S’agissant de la presse, le Conseil considère que les journalistes « n’ont pas à quitter les lieux lorsqu’un attroupement est dispersé » et qu’ils n’ont pas « l’obligation d’obéir aux ordres de dispersion » des forces de l’ordre.
« Les journalistes doivent pouvoir continuer d’exercer librement leur mission d’information, même lors de la dispersion d’un attroupement ». « Ils ne peuvent donc être tenus de quitter les lieux, dès lors qu’ils se placent de telle sorte qu’ils ne puissent être confondus avec les manifestants ou faire obstacle à l’action des forces de l’ordre », ajoute le Conseil.
Le Conseil d’Etat estime en outre que le « ministre de l’Intérieur ne peut pas imposer des conditions au port de protections par les journalistes ».
Selon eux, dans une circulaire sur le maintien de l’ordre, le ministre ne peut « pas édicter ce type de règles à l’attention des journalistes comme de toute personne participant ou assistant à une manifestation ».
Annulation aussi de l’accréditation des journalistes, qu’ils possèdent ou non une carte de presse, pour avoir accès au canal d’informations en temps réel mis en place lors de manifestations.

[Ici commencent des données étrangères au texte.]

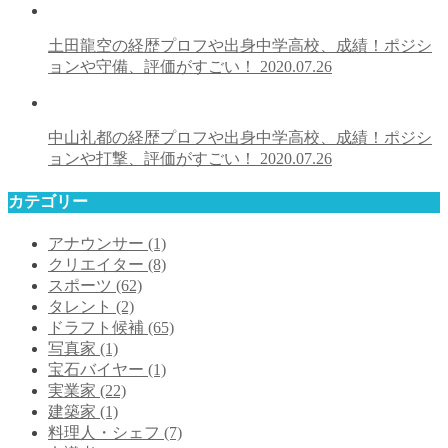
土田龍空の経歴プロフや出身中学高校、成績！ポジシ
ョンや守備、評価がすごい！
2020.07.26
中山礼都の経歴プロフや出身中学高校、成績！ポジシ
ョンや打撃、評価がすごい！
2020.07.26
カテゴリー
アナウンサー
(1)
クリエイター
(8)
スポーツ
(62)
タレント
(2)
ドラフト候補
(65)
写真家
(1)
宝石バイヤー
(1)
実業家
(22)
建築家
(1)
料理人・シェフ
(7)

Cette décision du Conseil d’État constitue, en moins d’un mois, un second revers pour Gérald Darmanin après la censure, le 20 mai, par le Conseil constitutionnel de l’ex article 24 de la loi sur la Sécurité globale.
Devenu l’article 52 dans cette loi, cet article prévoyait de punir « la provocation à l’identification des forces de l’ordre », une nouvelle incrimination qui avait suscité une levée de boucliers des défenseurs des libertés publiques.

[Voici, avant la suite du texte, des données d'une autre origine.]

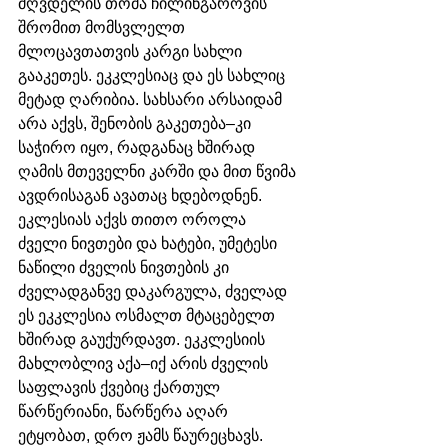
მღვდელის თომა ჩილინგაროვის 
შრომით მომსვლელთ 
მლოცავთათვის კარგი სახლი 
გააკეთეს. ეკკლესიაც და ეს სახლიც 
მეტად ღარიბია. სახსარი არსაიდამ 
არა აქვს, შენობის გაკეთება–კი 
საჭირო იყო, რადგანაც ხშირად 
ღამის მთეველნი კარში და მით წვიმა 
ავდრისაგან ავათაც ხდებოდნენ. 
ეკლესიას აქვს თითო ოროლა 
ძველი ნივთები და ხატები, უმეტესი 
ნაწილი ძველის ნივთების კი 
ძველადგანვე დაკარგულა, ძველად 
ეს ეკკლესია ოსმალთ მტაცებელთ 
ხშირად გაუქურდავთ. ეკკლესიის 
მახლობლივ აქა–იქ არის ძველის 
საფლავის ქვებიც ქართულ 
წარწერიანი, წარწერა აღარ 
ეტყობათ, დრო ჟამს წაურეცხავს.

Le Schéma national du maintien de l’ordre et la loi sécurité globale ont mobilisé l’automne dernier nombre de détracteurs lors de manifestations.
Début mai, une commission présidée par Jean-Marie Delarue, et chargée d’apaiser les tensions entre médias et police suscitées par le schéma national, avait remis au Premier ministre Jean Castex son rapport assorti de 32 recommandations.
Parmi celles-ci figuraient notamment: l’annulation des accréditations aux journalistes pour couvrir une manifestation, et celle de l’obligation qui leur était faite de dispersion en fin de manifestation.